A Japanese scientist in 2009 pointed to a possibility of giant tsunami hitting the Pacific coast of the nation’s Tohoku northeastern region, but the warning was not looked to by Tokyo Electric Power Co. <9501>, which is now struggling to combat radiation leaks from its tsunami-hit nuclear power plant in the same region, it was learned Sunday.
Yukinobu Okamura, chief of the Active Fault and Earthquake Research Center of the National Institute of Advanced Industrial Science and Technology, or AIST, issued the warning at a meeting in June 2009 of a Ministry of Economy, Trade and Industry panel on earthquake safety of nuclear power plants.
Okamura carried out a study on the 869 Jogan earthquake that jolted the Tohoku region and unleashed massive tsunami, and found that layers of sand driven by the tsunami are observed in inland locations including areas around Tokyo Electric Power’s Fukushima No. 1 and No. 2 nuclear plants in Fukushima Prefecture, which is part of Tohoku.

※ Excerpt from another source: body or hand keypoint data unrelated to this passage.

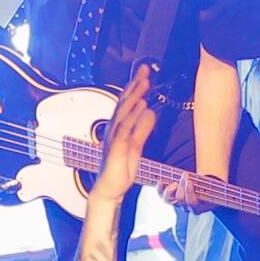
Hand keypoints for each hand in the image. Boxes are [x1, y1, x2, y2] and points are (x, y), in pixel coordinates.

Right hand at [96, 63, 161, 191]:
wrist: (109, 189)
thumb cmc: (120, 168)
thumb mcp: (136, 145)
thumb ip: (142, 129)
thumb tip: (150, 112)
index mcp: (120, 127)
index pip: (128, 103)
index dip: (135, 87)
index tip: (145, 72)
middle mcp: (115, 129)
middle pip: (125, 103)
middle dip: (135, 86)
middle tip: (145, 71)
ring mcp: (114, 138)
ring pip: (124, 113)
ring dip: (134, 97)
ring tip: (145, 84)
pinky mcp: (116, 149)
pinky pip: (125, 131)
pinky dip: (133, 118)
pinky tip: (141, 108)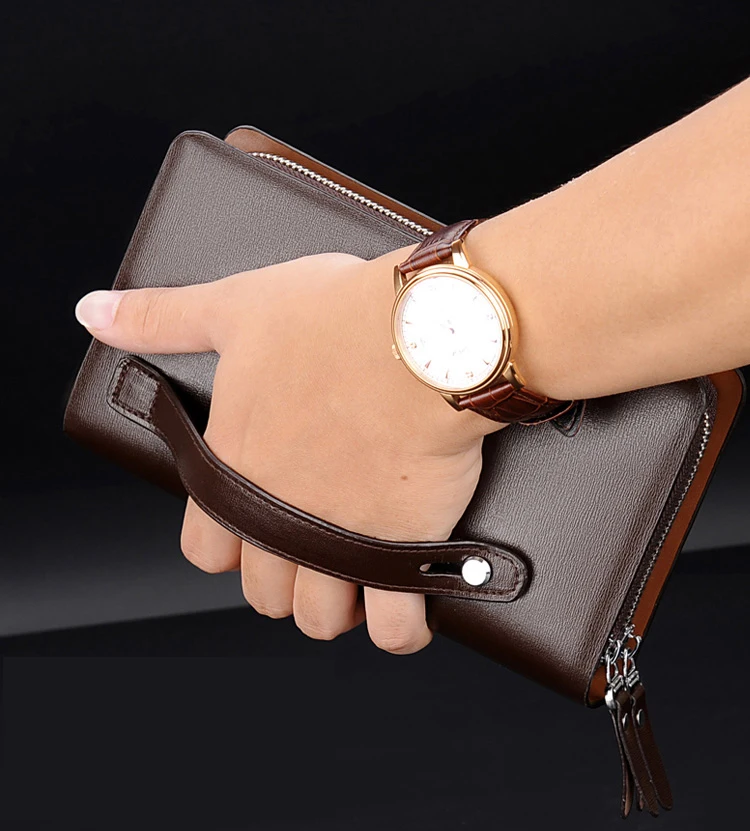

He also argued that huge tsunami has hit the region once every 450-800 years. At the 2009 meeting of the panel, Okamura said that tsunami waves far bigger than those anticipated by the power supplier could hit the Tohoku region, citing the results of his study on the Jogan quake, which is seen to have had an estimated magnitude of up to 8.4 on the current open-ended Richter scale.
Okamura urged the panel to review nuclear plants’ quake resistance in terms of tsunami. But Tokyo Electric Power argued that it is unnecessary to take the Jogan quake into account in the quake-proof design of nuclear power plants, noting that the quake occurred more than 1,100 years ago.